Mohan Sinha
26 Jan 2026, 23:22 GMT+10
NEW DELHI, India: After two earlier requests were rejected by the Government of India, the U.S. Securities and Exchange Commission has now sought permission from a U.S. court to directly email a summons to Indian billionaire Gautam Adani and group executive Sagar Adani.
The SEC has accused the Adani Group of alleged fraud and a US$265 million bribery scheme.
This is the biggest and most well-known legal case in the U.S. involving an Indian business group. The U.S. securities regulator (SEC) has been trying since last year to serve legal notices on the Adani Group founder and his nephew.
The Adani Group has called the claims false and said it will use every legal option to defend itself. The company did not reply right away to Reuters' request for comment on the SEC's latest court filing dated January 21.
In a message to a New York court, the SEC said it cannot deliver the summons through the usual legal process and asked to be allowed to send the notices directly by email to the Adani executives.
India's law ministry also did not reply to Reuters' request for comment.
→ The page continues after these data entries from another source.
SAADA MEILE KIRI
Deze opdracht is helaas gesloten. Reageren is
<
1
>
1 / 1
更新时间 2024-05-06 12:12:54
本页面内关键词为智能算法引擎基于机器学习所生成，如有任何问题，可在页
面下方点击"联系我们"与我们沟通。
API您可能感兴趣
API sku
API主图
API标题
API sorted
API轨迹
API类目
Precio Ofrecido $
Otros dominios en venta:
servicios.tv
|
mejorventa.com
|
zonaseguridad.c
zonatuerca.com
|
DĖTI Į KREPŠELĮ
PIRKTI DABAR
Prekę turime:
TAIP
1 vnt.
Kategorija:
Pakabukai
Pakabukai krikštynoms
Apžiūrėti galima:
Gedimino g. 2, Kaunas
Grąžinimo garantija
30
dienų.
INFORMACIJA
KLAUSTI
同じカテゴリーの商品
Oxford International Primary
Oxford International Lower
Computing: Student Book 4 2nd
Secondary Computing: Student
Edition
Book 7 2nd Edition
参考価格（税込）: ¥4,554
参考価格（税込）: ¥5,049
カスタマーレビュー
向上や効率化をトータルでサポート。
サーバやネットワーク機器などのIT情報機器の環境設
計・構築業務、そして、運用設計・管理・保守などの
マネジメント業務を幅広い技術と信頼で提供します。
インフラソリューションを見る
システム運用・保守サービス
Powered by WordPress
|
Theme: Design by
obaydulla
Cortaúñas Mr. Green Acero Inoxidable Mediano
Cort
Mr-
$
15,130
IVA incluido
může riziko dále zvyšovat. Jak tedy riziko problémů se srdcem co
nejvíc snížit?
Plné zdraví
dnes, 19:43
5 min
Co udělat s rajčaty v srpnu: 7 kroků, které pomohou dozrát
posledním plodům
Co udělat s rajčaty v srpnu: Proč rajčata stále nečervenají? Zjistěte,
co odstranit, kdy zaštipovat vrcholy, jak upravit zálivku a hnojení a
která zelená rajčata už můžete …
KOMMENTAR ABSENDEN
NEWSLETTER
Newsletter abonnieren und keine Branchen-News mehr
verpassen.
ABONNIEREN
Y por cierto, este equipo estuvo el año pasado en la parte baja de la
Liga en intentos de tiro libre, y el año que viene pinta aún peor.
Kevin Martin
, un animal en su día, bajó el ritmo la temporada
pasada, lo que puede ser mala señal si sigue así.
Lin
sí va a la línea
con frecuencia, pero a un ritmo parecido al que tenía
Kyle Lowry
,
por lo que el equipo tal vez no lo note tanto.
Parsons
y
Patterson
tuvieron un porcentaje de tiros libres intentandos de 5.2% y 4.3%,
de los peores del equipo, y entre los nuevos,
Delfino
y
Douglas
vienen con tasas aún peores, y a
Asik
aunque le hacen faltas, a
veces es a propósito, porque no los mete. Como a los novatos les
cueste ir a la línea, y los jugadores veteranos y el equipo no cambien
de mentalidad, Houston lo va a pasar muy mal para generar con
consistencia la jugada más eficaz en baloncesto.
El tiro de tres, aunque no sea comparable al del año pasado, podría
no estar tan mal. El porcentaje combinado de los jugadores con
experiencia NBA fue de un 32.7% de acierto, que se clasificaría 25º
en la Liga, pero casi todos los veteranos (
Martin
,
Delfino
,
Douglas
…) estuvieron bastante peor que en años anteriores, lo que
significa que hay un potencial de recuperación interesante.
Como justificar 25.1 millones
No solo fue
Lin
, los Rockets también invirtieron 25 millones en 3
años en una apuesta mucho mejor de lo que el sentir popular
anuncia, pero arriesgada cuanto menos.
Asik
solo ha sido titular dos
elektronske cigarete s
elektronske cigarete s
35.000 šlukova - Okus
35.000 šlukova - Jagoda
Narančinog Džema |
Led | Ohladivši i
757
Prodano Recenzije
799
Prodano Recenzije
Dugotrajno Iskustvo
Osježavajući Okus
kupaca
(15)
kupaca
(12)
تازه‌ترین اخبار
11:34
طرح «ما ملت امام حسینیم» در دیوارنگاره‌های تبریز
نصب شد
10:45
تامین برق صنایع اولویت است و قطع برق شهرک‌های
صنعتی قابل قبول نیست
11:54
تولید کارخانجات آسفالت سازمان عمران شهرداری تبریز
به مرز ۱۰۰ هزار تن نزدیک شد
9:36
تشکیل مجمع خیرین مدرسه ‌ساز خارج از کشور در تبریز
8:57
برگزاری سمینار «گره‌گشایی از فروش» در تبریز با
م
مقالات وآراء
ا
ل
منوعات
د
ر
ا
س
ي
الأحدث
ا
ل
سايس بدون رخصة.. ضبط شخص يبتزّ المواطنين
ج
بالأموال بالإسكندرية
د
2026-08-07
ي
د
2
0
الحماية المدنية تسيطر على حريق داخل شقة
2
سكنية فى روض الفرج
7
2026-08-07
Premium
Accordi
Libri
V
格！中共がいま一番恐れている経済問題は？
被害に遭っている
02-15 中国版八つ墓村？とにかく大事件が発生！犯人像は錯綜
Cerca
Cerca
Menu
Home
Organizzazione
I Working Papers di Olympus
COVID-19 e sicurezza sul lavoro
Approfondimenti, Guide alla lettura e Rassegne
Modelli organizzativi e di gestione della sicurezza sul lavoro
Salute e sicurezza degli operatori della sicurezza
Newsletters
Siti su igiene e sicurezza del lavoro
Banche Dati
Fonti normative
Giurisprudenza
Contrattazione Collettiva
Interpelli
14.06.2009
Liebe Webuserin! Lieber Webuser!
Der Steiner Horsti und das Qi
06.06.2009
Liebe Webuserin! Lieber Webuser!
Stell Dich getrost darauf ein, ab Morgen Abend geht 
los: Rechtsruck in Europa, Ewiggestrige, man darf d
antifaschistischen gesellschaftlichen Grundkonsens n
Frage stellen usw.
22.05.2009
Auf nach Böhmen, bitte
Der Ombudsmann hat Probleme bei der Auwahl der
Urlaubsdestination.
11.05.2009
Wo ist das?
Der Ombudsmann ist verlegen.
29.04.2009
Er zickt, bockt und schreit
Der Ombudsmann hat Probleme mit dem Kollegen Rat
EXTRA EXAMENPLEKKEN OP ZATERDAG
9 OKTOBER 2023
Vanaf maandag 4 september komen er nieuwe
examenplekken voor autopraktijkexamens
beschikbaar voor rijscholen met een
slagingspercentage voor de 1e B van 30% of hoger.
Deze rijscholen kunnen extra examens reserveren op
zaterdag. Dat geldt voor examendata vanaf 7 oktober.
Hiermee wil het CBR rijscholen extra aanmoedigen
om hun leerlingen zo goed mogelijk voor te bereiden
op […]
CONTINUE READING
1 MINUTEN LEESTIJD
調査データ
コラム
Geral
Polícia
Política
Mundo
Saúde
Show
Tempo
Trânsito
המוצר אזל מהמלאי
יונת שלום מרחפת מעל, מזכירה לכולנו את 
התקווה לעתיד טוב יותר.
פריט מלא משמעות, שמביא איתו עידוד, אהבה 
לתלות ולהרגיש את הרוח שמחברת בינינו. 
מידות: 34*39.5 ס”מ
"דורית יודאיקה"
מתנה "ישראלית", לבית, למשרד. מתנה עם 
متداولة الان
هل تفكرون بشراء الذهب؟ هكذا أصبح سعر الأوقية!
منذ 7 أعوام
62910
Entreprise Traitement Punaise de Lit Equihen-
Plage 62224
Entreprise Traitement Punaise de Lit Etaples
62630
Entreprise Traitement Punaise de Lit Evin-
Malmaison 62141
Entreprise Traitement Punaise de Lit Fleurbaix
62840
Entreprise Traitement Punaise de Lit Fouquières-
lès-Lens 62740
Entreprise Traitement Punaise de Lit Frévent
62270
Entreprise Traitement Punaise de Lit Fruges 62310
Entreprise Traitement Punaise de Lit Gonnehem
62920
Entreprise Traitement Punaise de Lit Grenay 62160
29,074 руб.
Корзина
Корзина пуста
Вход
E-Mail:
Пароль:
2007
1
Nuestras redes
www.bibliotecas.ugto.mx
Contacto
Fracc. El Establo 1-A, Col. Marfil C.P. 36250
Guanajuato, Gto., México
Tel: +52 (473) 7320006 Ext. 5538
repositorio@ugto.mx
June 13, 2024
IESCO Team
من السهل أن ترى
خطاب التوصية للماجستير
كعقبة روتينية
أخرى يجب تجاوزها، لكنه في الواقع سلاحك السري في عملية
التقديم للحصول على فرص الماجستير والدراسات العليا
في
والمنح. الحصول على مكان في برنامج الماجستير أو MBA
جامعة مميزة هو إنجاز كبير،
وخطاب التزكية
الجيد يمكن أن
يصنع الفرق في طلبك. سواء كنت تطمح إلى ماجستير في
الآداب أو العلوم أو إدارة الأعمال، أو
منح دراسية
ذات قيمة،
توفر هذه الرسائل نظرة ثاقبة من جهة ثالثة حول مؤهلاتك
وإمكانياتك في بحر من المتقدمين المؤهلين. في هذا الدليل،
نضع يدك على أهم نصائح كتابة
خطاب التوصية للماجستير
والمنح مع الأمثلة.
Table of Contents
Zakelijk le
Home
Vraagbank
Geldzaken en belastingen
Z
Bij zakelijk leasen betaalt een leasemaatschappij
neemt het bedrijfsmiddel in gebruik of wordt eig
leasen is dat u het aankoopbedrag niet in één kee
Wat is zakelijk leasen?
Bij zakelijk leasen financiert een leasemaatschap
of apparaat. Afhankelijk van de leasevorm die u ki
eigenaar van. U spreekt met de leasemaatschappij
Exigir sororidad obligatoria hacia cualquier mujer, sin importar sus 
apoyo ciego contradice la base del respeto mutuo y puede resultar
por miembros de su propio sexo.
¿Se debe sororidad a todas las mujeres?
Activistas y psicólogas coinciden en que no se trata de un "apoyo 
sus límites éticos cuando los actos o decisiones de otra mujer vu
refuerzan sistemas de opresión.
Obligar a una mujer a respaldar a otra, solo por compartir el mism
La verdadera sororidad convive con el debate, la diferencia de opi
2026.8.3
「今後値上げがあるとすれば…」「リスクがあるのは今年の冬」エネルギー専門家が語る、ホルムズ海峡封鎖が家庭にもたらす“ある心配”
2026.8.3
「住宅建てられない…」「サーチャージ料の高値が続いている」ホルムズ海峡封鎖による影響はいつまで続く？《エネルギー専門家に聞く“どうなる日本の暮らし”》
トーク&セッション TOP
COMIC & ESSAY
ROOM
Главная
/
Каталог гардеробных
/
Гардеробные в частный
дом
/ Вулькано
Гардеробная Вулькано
In the past, it has said this is a legal matter between private companies and the United States.
The charges, made public in November 2024, say Adani executives participated in a plan to pay bribes to Indian officials to secure deals to sell electricity from Adani Green Energy, part of the Adani Group.
The SEC also says the executives misled U.S. investors by giving false information about the company's anti-corruption rules.
The SEC said India twice refused to help deliver the summons due to technical issues, such as missing signatures and seals, even though such rules are not required for serving people in another country under the Hague Convention.
In the second refusal last December, India's law ministry also seemed to question whether the SEC had the right to make the request.
Because of this, the SEC said that additional attempts through the same legal route are unlikely to succeed.
Relations between India and the U.S. have also worsened recently, following President Donald Trump's imposition of tariffs.